Tourism: thinking beyond taking it to the top

Taking tourism to the top means looking inward first. The industry could easily be the top revenue generator for the country. In fact, it already is the second biggest contributor to the nation’s economy. But what does it really mean, making tourism the country’s leading contributor to Bhutan’s economic development? Do we fully understand the enormity of the vision before us? Done it wrong, the way the intent of balance has been spelt out, repercussions could be far-reaching – not necessarily a happy one.

Now that we have begun, we have only to ride the tide in the best of the spirit.
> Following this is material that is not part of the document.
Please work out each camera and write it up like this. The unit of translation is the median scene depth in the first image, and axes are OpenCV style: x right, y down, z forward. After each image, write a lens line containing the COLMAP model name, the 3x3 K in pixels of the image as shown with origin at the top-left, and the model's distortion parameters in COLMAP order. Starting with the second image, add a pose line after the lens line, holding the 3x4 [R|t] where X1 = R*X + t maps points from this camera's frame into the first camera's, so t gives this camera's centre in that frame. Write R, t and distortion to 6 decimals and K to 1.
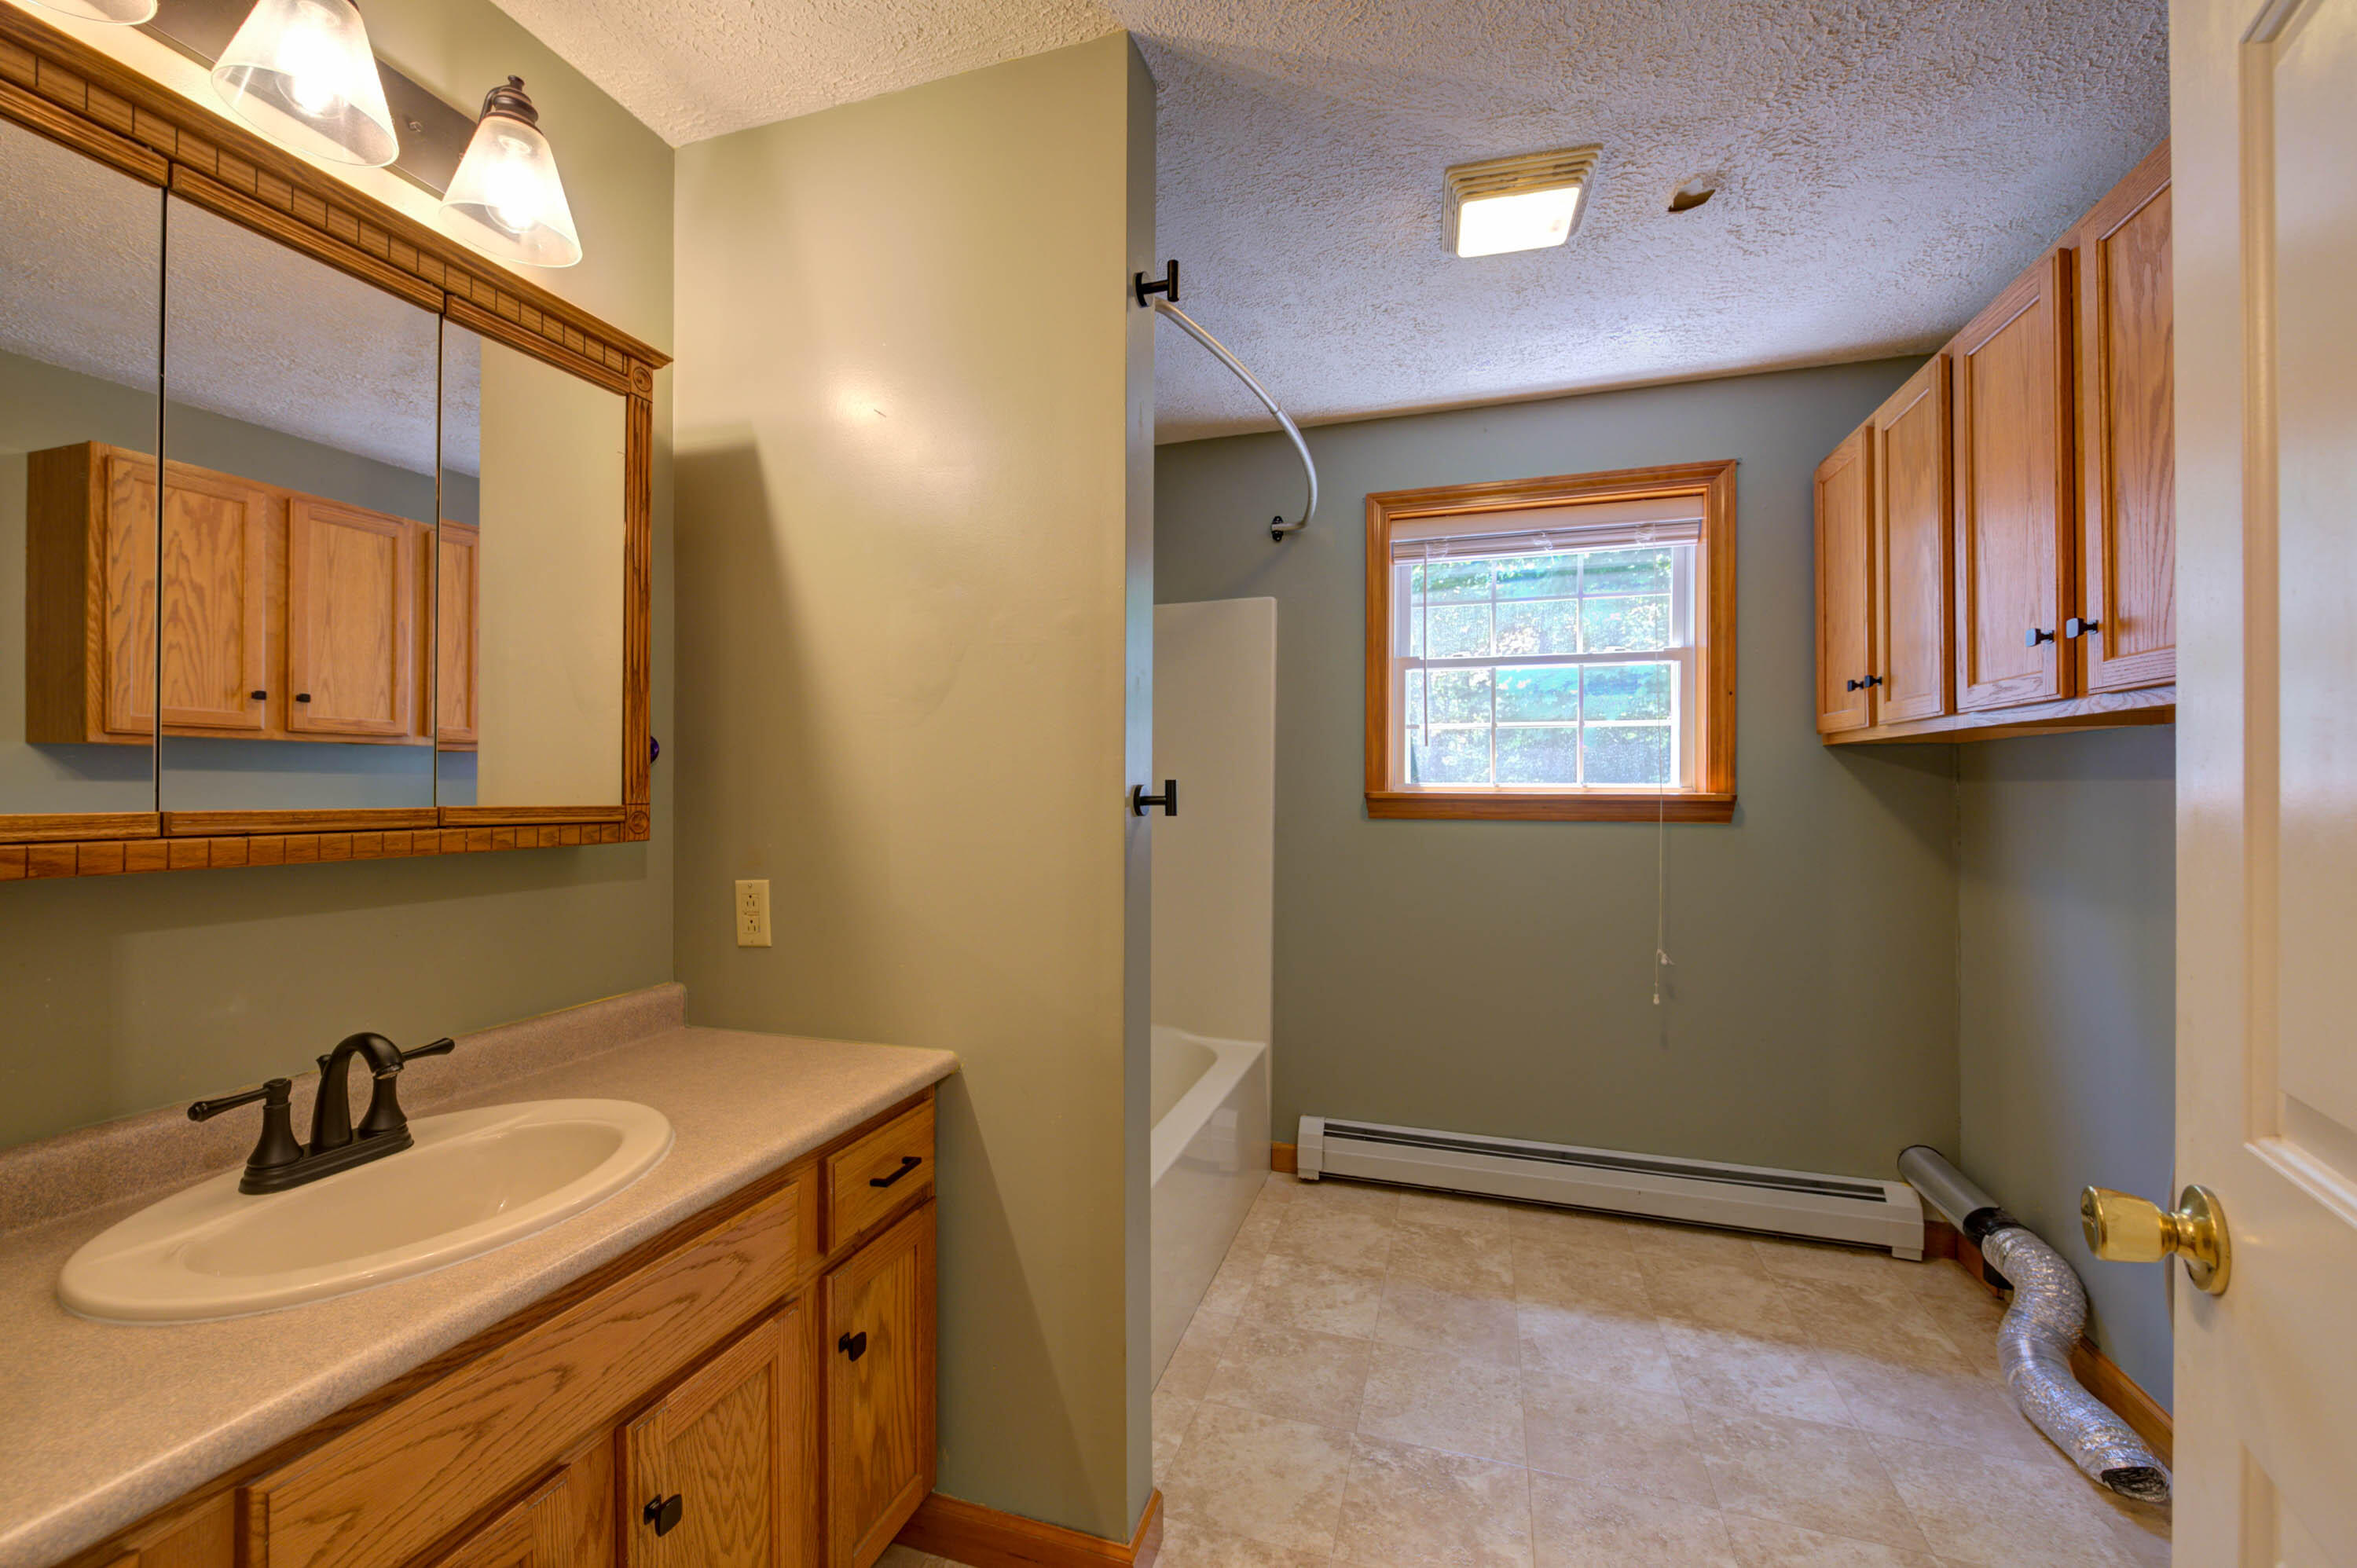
lens RADIAL K [[940.3, 0, 1164.0], [0, 940.3, 776.1], [0, 0, 1]] dist [0.005396, -0.002788]
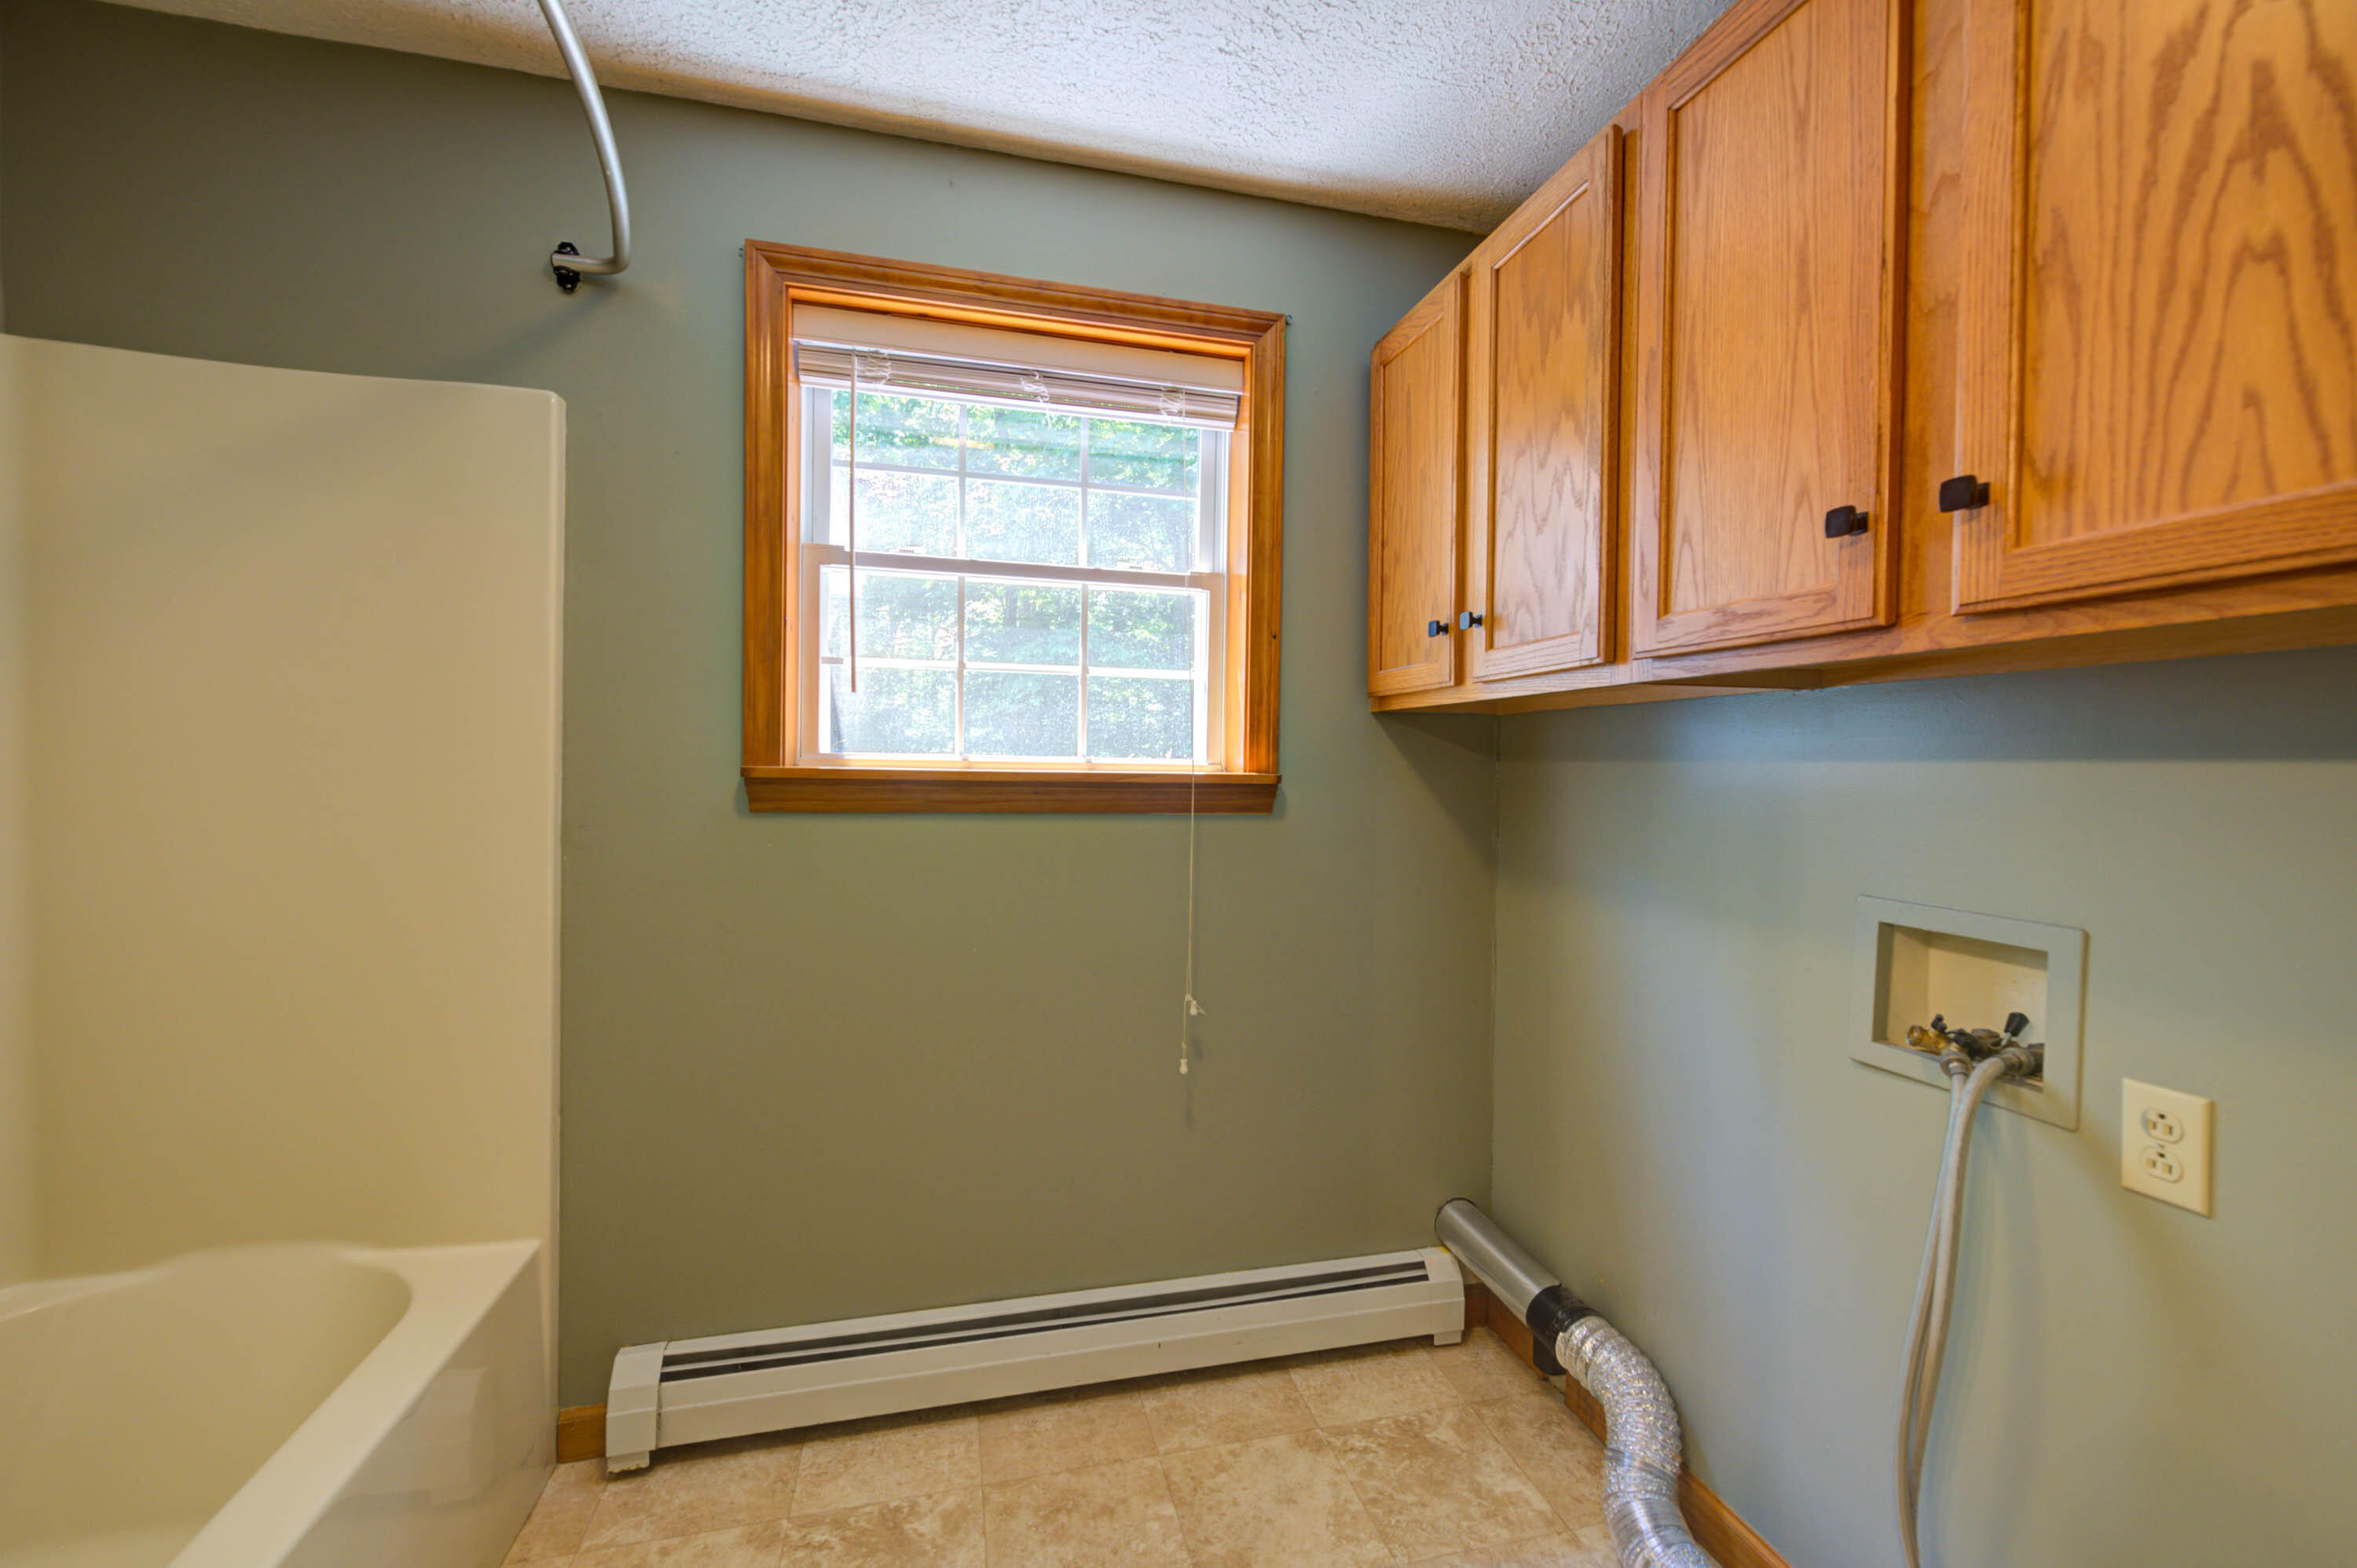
lens RADIAL K [[940.3, 0, 1187.9], [0, 940.3, 786.5], [0, 0, 1]] dist [0.005396, -0.002788]
pose [[0.834777, -0.005741, 0.550559, 0.126636], [-0.016990, 0.999201, 0.036179, 0.003348], [-0.550326, -0.039555, 0.834012, 0.379037]]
Taking tourism to the top has been made to understand in the way that it is now easily, unfortunately, come to mean striking regional balance. Some members of the Parliament have already started asking questions as to whether dividing the number of tourists visiting the country might not be the best option to ensure regional balance of tourism’s benefits.

Making all the dzongkhags saleable to the visitors will be a challenge. With some, we might not even succeed. And there is always the danger of duplication. Visitors will not choose to go to the farthest corner of the country to witness and experience the same things that they can about Bhutan in the dzongkhags that are more accessible.

The government has allocated Nu 1.5 billion to promote tourism for research, training, branding, promotion of dzongkhags and regions. Some dzongkhags have already been identified as the focus dzongkhag. All that is good. But much will depend on how the available resources are used to achieve the so-called regional balance.

There are also challenges that we need to address in the process. Regional tourism is increasingly becoming an issue and the suggestion from some quarters is to put a cap on the number of visitors. If these things are as they are because immigration offices in the entry points are not well established, it is a lost argument. Taking tourism to the top to achieve regional balance will require a major overhaul. It might even demand change in high value and low impact policy.

Taking tourism to the top for national revenue is good, achieving regional balance with it all the better. But there is every chance of things falling out of place. Lawmakers and stakeholders must, therefore, give all their best for the sake of the nation’s economic development long-term future.